* DATASET EXTRACT:
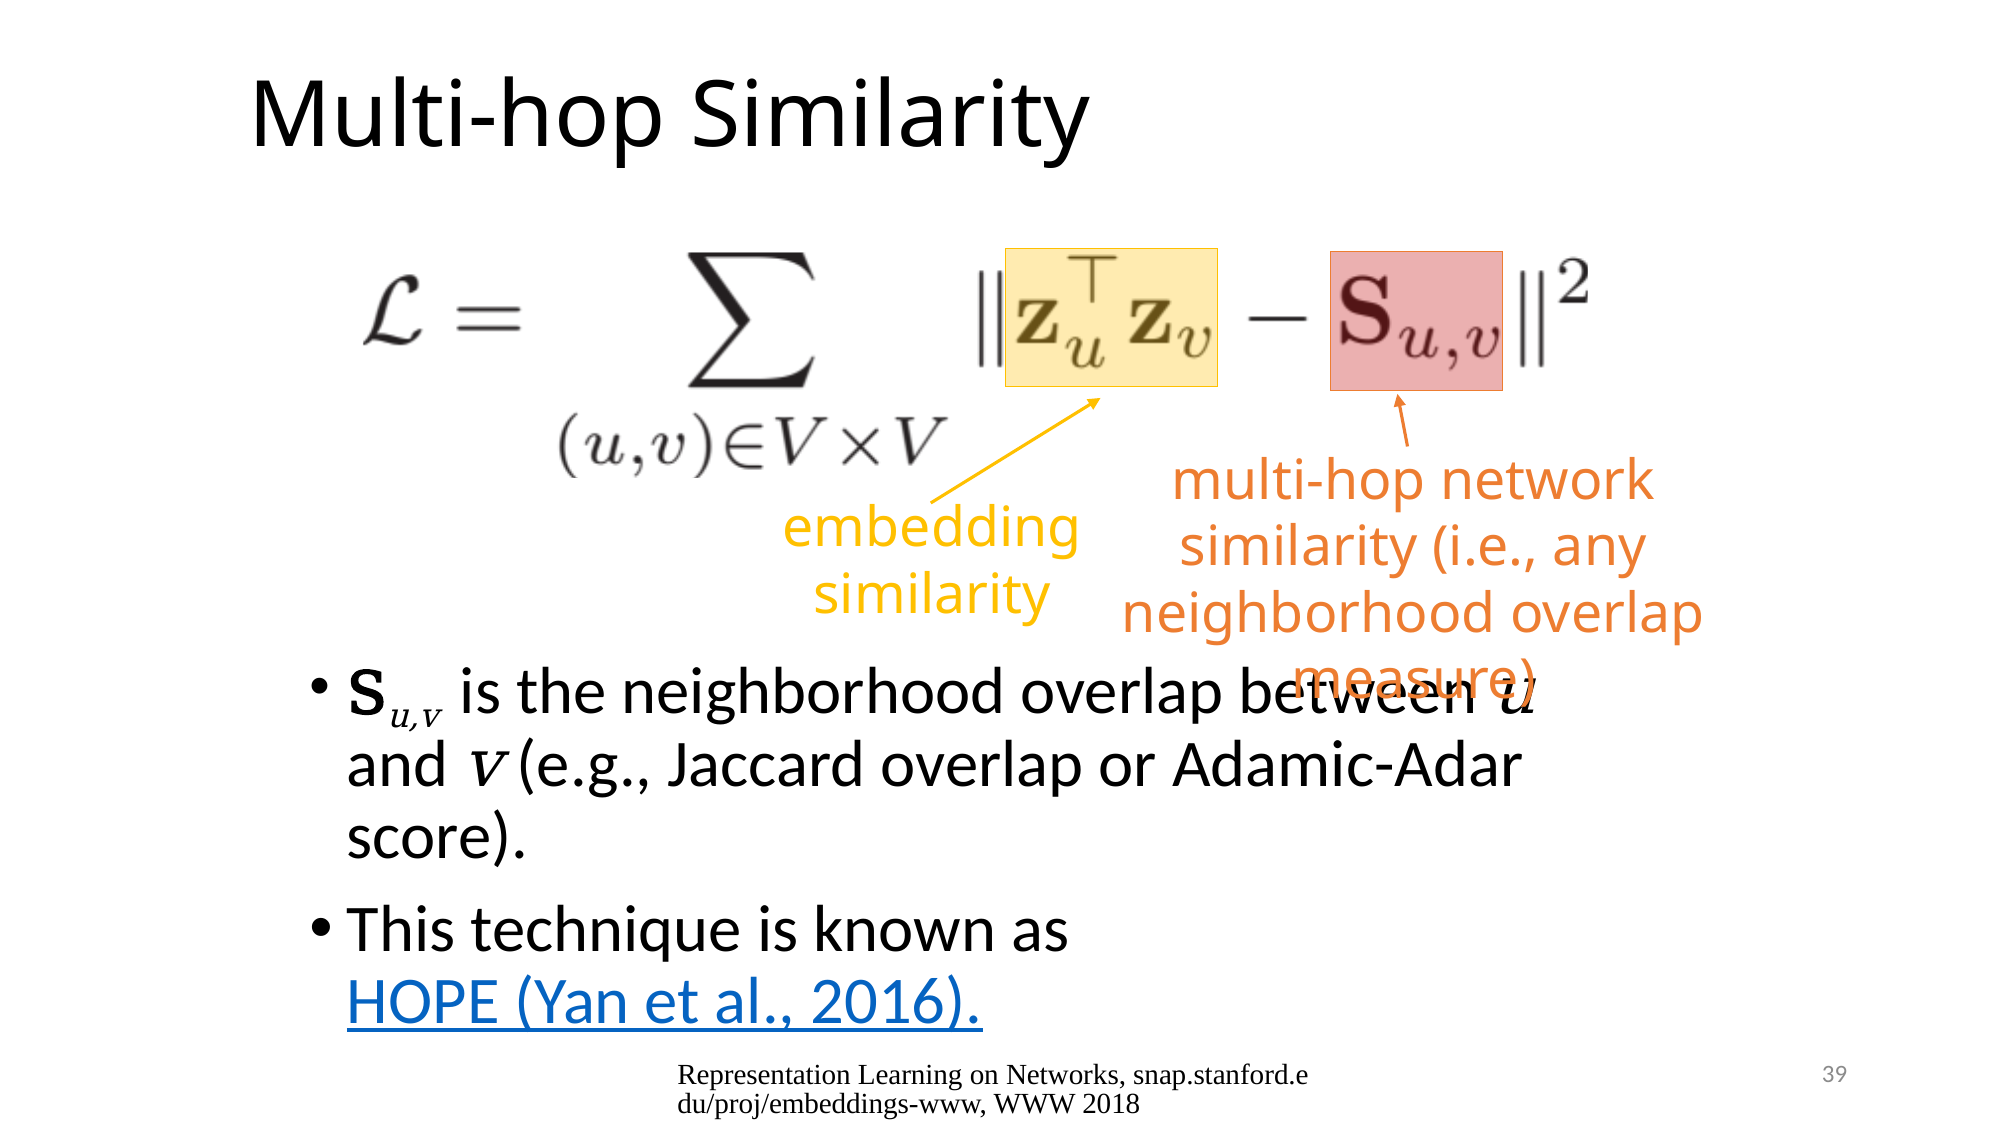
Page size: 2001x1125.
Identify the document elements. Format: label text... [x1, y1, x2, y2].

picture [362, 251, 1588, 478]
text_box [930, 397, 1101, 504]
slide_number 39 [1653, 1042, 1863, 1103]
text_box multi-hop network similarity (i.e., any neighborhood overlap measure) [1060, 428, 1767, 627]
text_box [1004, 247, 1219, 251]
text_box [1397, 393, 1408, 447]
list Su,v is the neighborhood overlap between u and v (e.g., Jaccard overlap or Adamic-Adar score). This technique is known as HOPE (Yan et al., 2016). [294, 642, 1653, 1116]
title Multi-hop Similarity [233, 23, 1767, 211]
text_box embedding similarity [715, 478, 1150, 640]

* * *

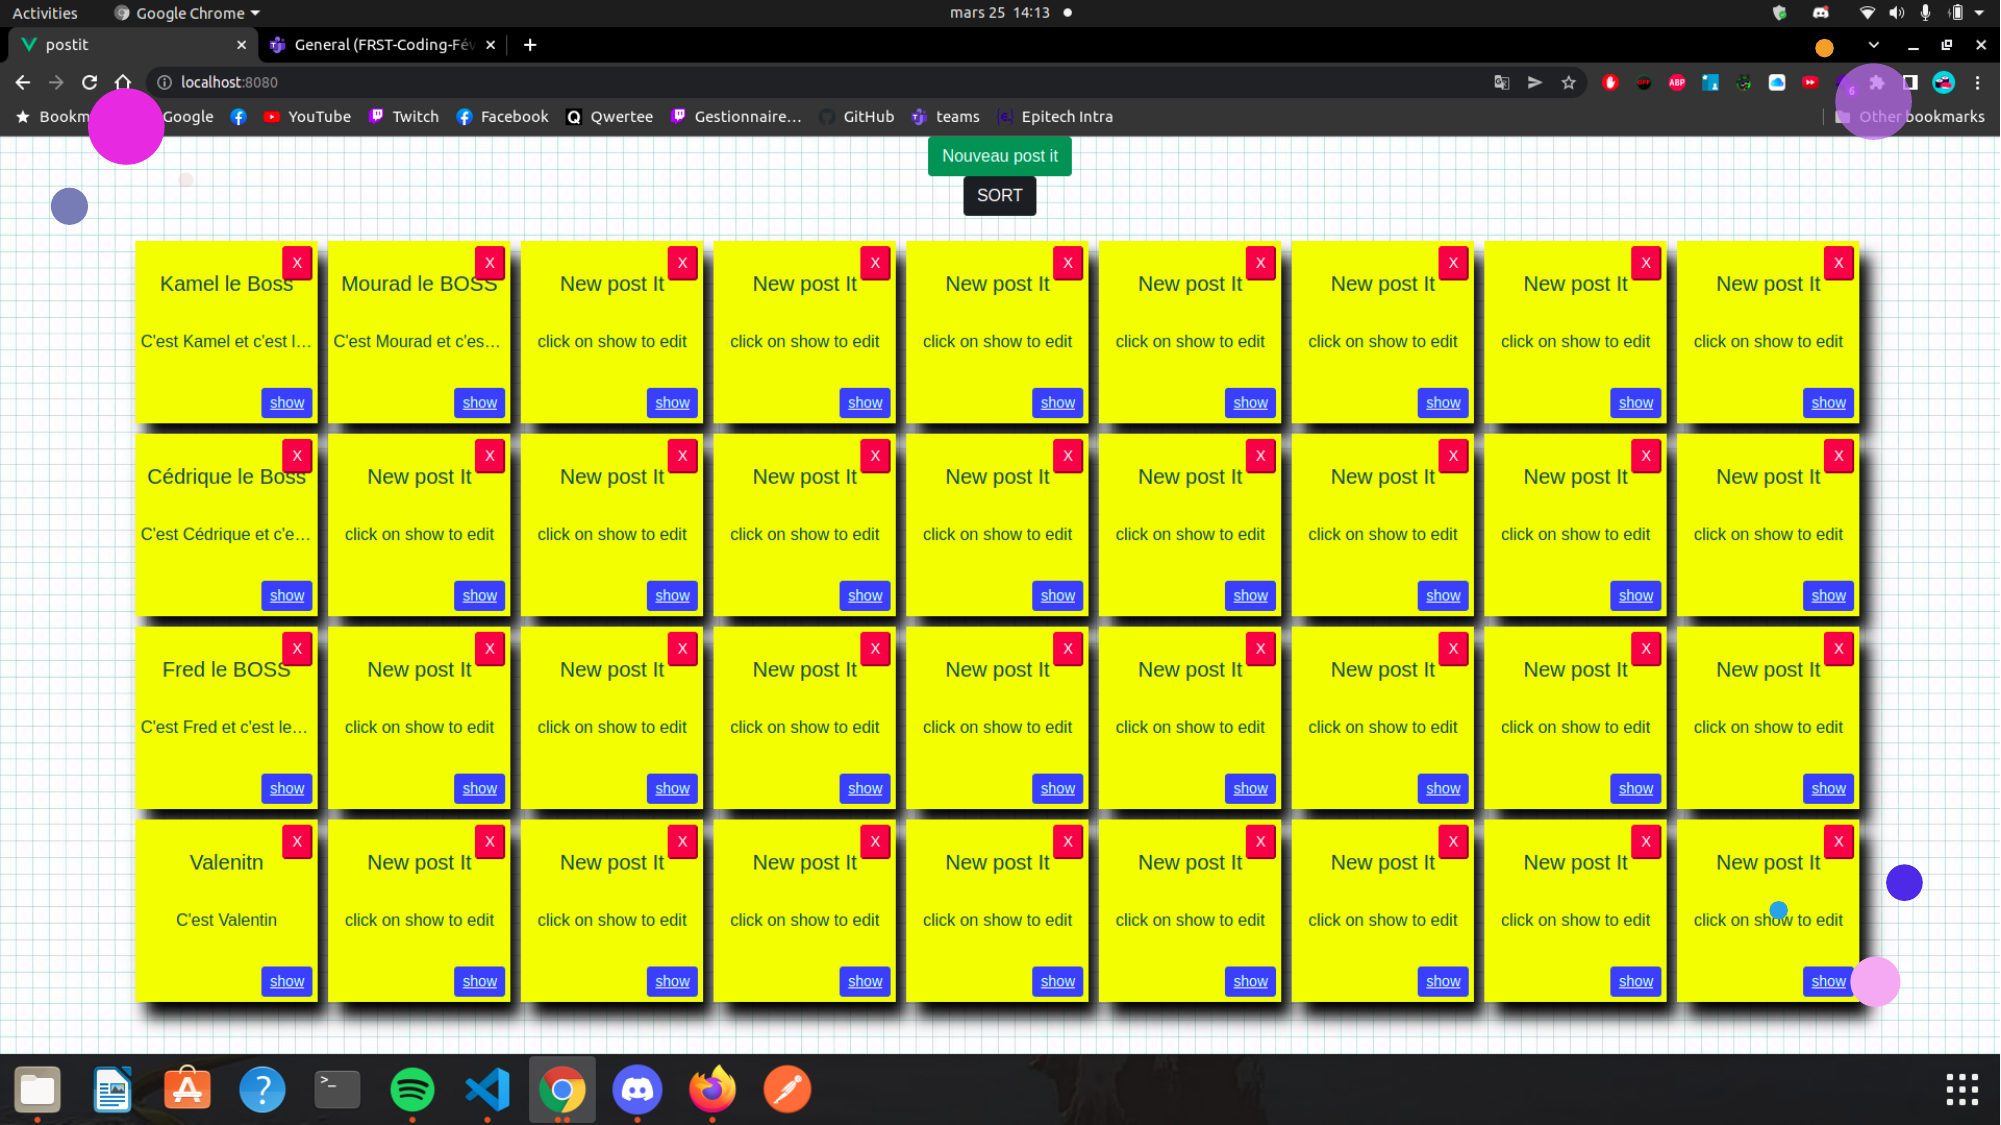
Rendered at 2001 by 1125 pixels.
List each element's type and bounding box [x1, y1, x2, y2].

* WHAT TO WORK ON: Please copy the lines in the records above between the one holding "Rendered at 2001 by 1125 pixels." and the one holding "List each element's", inclusive, exactly and with no other line.

* EXERCISE ANSWER:
Rendered at 2001 by 1125 pixels.
List each element's type and bounding box [x1, y1, x2, y2].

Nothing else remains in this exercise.